Return the highest metric out of all tracked.

Parameters:

return_step (bool) – If True will also return the step with the highest metric value.

Return type:

Union[None, float, Tuple[float, int], Tuple[None, None], Dict[str, Optional[float]], Tuple[Dict[str, Optional[float]], Dict[str, Optional[int]]]]

Returns:

Either a single value or a tuple, depends on the value of return_step and the object being tracked.

  • If a single metric is being tracked and return_step=False then a single tensor will be returned

  • If a single metric is being tracked and return_step=True then a 2-element tuple will be returned, where the first value is optimal value and second value is the corresponding optimal step

  • If a metric collection is being tracked and return_step=False then a single dict will be returned, where keys correspond to the different values of the collection and the values are the optimal metric value

  • If a metric collection is being bracked and return_step=True then a 2-element tuple will be returned where each is a dict, with keys corresponding to the different values of th collection and the values of the first dict being the optimal values and the values of the second dict being the optimal step

In addition the value in all cases may be None if the underlying metric does have a proper defined way of being optimal or in the case where a nested structure of metrics are being tracked.

compute_all()[source]

Compute the metric value for all tracked metrics.

Return type:

Any

Returns:

By default will try stacking the results from all increments into a single tensor if the tracked base object is a single metric. If a metric collection is provided a dict of stacked tensors will be returned. If the stacking process fails a list of the computed results will be returned.

Raises:

ValueError – If self.increment have not been called before this method is called.
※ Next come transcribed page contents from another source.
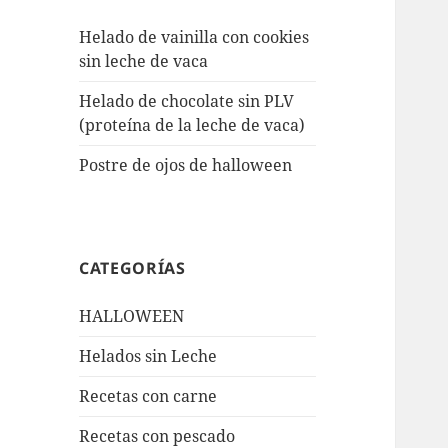
Helado de vainilla con cookies
sin leche de vaca
Helado de chocolate sin PLV
(proteína de la leche de vaca)
Postre de ojos de halloween
CATEGORÍAS
HALLOWEEN
Helados sin Leche
Recetas con carne
Recetas con pescado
forward(*args, **kwargs)[source]

Call forward of the current metric being tracked.

Return type:

None

increment()[source]

Create a new instance of the input metric that will be updated next.

Return type:

None

plot(val=None, ax=None)[source]

Plot a single or multiple values from the metric.

Parameters:
  • val (Union[Tensor, Sequence[Tensor], None]) – Either a single result from calling metric.forward or metric.compute or a list of these results. If no value is provided, will automatically call metric.compute and plot that result.
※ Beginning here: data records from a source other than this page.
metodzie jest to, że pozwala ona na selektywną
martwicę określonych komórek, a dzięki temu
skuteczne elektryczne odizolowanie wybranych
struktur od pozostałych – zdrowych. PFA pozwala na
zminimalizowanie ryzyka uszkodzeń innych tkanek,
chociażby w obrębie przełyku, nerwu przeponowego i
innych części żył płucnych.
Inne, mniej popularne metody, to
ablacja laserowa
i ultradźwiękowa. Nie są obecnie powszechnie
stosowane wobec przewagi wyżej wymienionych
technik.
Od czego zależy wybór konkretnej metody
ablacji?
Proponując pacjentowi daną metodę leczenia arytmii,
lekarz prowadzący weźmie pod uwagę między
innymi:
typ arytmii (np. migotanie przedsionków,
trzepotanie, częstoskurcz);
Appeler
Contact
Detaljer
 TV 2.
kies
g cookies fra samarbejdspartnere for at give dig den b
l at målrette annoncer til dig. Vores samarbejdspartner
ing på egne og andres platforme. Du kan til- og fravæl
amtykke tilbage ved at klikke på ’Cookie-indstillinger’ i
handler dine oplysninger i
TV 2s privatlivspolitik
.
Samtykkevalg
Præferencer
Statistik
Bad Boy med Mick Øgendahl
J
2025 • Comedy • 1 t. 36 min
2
  • ax (Optional[Axes]) – An matplotlib axis object. If provided will add plot to that axis

Return type:

Tuple[Figure, Union[Axes, ndarray]]

Returns:

Figure and Axes object

Raises:

ModuleNotFoundError – If matplotlib is not installed

>>> # Example plotting a single value
>>> import torch
>>> from torchmetrics.wrappers import MetricTracker
>>> from torchmetrics.classification import BinaryAccuracy
>>> tracker = MetricTracker(BinaryAccuracy())
>>> for epoch in range(5):
...     tracker.increment()
...     for batch_idx in range(5):
...         tracker.update(torch.randint(2, (10,)), torch.randint(2, (10,)))
>>> fig_, ax_ = tracker.plot()  # plot all epochs
../_images/metric_tracker-1.png
reset()[source]

Reset the current metric being tracked.

Return type:

None

reset_all()[source]

Reset all metrics being tracked.

Return type:

None

property n_steps: int

Returns the number of times the tracker has been incremented.